A concern among investors has been that the Federal Reserve, by persistently increasing interest rates following last year’s rapid hikes implemented to control high inflation, may potentially initiate an economic downturn.

According to Kelly, if there are no significant problems with the economy, it is unlikely that we will see a decrease in interest rates by the end of this year.

However, Kelly expects that the Federal Reserve might gradually start lowering interest rates in the spring of 2024 if inflation continues to decrease and reach 2%. He mentioned that if the labor market starts displaying signs of an imminent recession, such as consecutive monthly declines in nonfarm payroll employment reports, the central bank would likely speed up the rate cuts.

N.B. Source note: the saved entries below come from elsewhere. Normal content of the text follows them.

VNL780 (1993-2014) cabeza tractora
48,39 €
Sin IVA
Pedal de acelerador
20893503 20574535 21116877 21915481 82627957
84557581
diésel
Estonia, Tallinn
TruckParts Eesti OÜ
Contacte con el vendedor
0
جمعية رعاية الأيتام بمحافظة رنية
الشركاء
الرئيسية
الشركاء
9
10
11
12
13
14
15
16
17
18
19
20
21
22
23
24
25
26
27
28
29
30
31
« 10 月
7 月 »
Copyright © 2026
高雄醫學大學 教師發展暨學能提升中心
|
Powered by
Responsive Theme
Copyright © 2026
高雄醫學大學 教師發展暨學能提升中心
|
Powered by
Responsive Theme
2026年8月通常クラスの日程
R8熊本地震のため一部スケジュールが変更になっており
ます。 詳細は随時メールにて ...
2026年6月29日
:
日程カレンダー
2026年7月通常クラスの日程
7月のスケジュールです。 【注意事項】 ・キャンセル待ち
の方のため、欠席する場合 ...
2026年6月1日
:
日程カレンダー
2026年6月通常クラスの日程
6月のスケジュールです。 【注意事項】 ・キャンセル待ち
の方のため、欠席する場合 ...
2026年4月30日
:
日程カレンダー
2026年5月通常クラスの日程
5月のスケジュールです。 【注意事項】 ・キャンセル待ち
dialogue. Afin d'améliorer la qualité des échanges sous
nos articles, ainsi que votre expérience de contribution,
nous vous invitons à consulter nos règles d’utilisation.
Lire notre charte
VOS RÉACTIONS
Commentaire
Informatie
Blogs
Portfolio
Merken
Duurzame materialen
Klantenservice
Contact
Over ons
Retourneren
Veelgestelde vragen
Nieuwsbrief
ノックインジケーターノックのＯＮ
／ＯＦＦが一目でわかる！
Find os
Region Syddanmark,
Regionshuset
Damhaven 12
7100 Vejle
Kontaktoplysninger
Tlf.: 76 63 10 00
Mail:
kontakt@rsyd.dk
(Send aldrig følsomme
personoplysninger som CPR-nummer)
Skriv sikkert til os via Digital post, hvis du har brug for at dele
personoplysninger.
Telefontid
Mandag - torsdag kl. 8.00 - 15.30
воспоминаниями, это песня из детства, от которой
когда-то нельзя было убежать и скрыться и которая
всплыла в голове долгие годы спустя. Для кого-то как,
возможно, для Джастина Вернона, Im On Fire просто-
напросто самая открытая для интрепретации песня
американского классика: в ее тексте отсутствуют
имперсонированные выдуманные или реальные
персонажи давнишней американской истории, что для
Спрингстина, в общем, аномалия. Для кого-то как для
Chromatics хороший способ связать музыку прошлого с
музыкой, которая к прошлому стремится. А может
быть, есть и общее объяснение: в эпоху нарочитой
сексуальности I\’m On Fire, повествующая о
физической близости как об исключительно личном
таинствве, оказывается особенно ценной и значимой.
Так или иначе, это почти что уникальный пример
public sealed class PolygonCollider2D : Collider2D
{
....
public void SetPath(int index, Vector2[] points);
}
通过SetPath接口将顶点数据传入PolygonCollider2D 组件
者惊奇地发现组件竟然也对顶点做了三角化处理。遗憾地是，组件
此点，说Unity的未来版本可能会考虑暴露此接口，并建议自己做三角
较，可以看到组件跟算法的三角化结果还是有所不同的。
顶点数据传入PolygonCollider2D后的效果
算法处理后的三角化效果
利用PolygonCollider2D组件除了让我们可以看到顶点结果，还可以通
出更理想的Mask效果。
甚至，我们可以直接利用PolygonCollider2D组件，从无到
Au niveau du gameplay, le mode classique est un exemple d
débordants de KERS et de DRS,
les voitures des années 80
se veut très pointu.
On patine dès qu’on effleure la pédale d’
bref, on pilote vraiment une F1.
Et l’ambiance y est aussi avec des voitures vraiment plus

In the meantime, 10-year Treasury yields have experienced a continuous increase for five weeks in a row, which is the longest period of consecutive gains since March. According to Dow Jones Market Data, the yields reached 4.251% at the close of Friday. However, the rate slightly declined on Friday after reaching the highest level since November 2007 on August 17, based on 3 p.m. Eastern Time levels.

According to Rieder from BlackRock, the increase in interest rates can be attributed to several factors. These include a higher availability of U.S. government debt, the influence of the Bank of Japan adjusting its yield-curve control to allow its own 10-year yields to go up, and Treasury bills offering attractive rates of about 5.5% without any credit or duration risk.

Kelly stated that although the economy of the United States is thriving, China’s economy is struggling. The property industry in China has been experiencing difficulties and there is concern among investors that the country’s slowing economy might eventually lead to a recession.

Citi’s Chronert suggests that if the Chinese economy slows down, it may reduce the demand for commodities. This could result in a deflationary impact that could benefit companies by lowering their costs. However, he also warned that a decline in the Chinese economy could negatively affect the profits of American manufacturers and retailers who are doing business in the country.

On the other hand, according to Chronert, the financial outlook for U.S. companies in the second half of this year appears to be positive.

Investors are closely observing Powell as he attempts to find a balance between preventing the U.S. economy from slowing down too much and keeping inflation in check by implementing a policy rate that may be seen as limiting. In the previous month, the Federal Reserve increased its benchmark rate to a range of 5.25% to 5.5%, reaching the highest point it has been in 22 years.

Chronert expressed concern if he signals that the current level of inflation needs to rise considerably in order to reach his desired target.